TASK DESCRIPTION: Pictures aside, print all of the data below exactly as written.

Stored data entries:
_ _ _ _ _
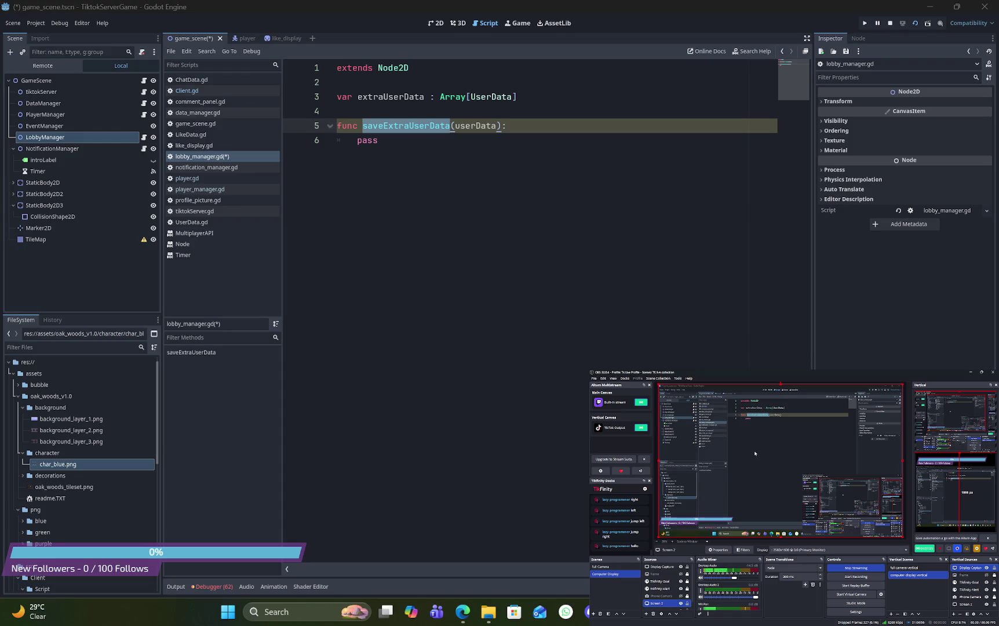
Check the Display Capture, Screen 2 and gameplay sources, then minimize OBS
left_click(805, 476)
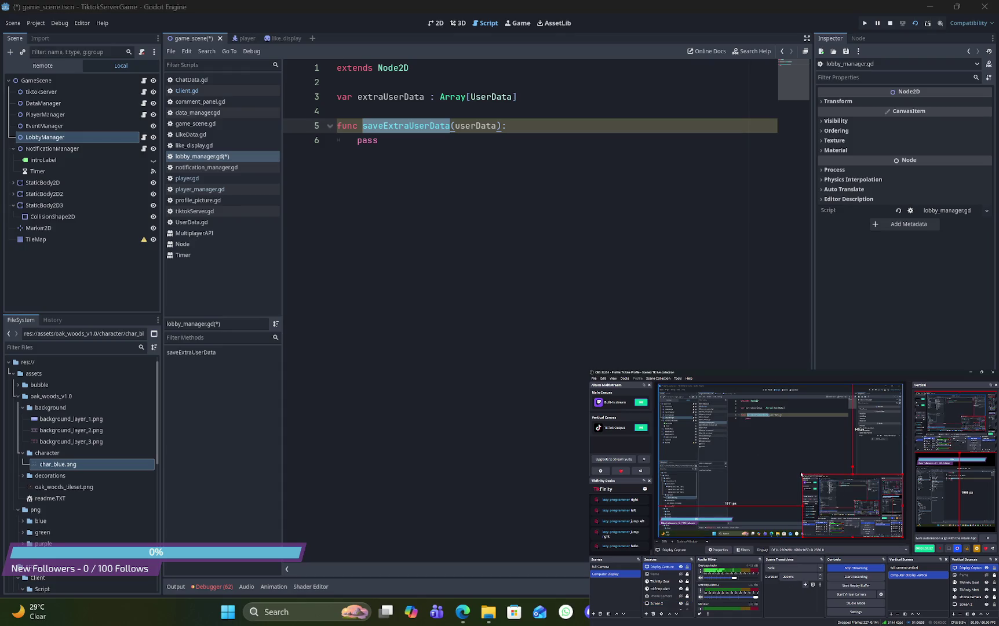
left_click_drag(590, 369, 563, 353)
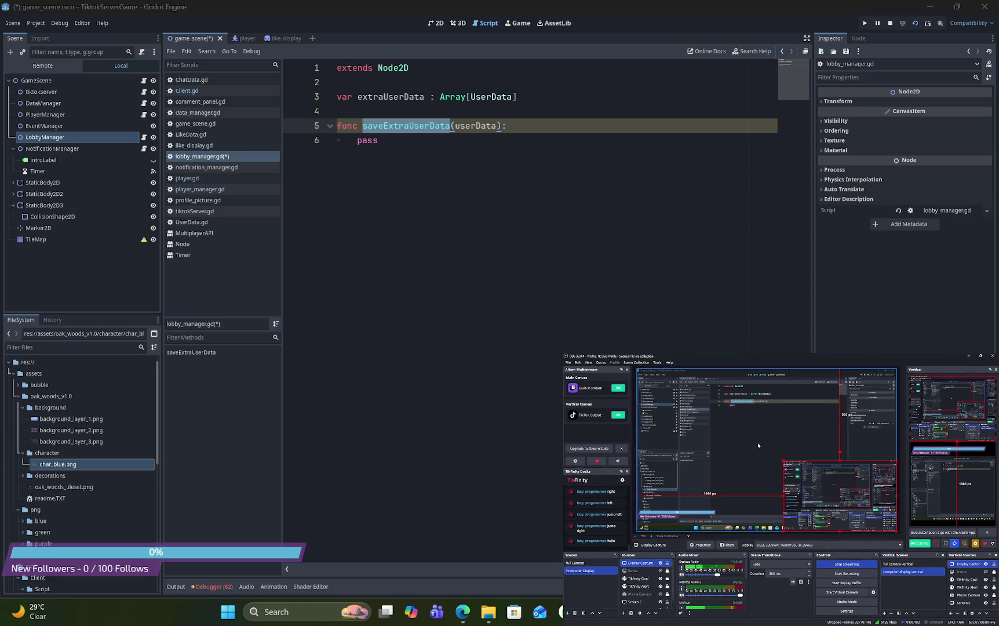
left_click(635, 601)
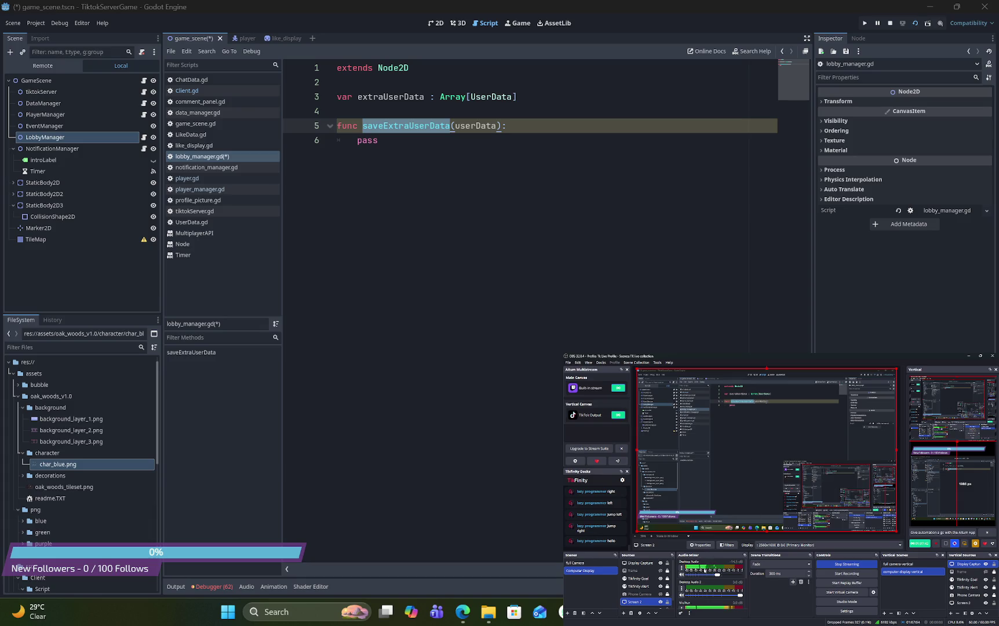
scroll(672, 600, "down", 1)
_ _ _ _ _
SOLUTION FOR THIS TASK:
Check the Display Capture, Screen 2 and gameplay sources, then minimize OBS
left_click(805, 476)
left_click_drag(590, 369, 563, 353)
left_click(635, 601)
scroll(672, 600, "down", 1)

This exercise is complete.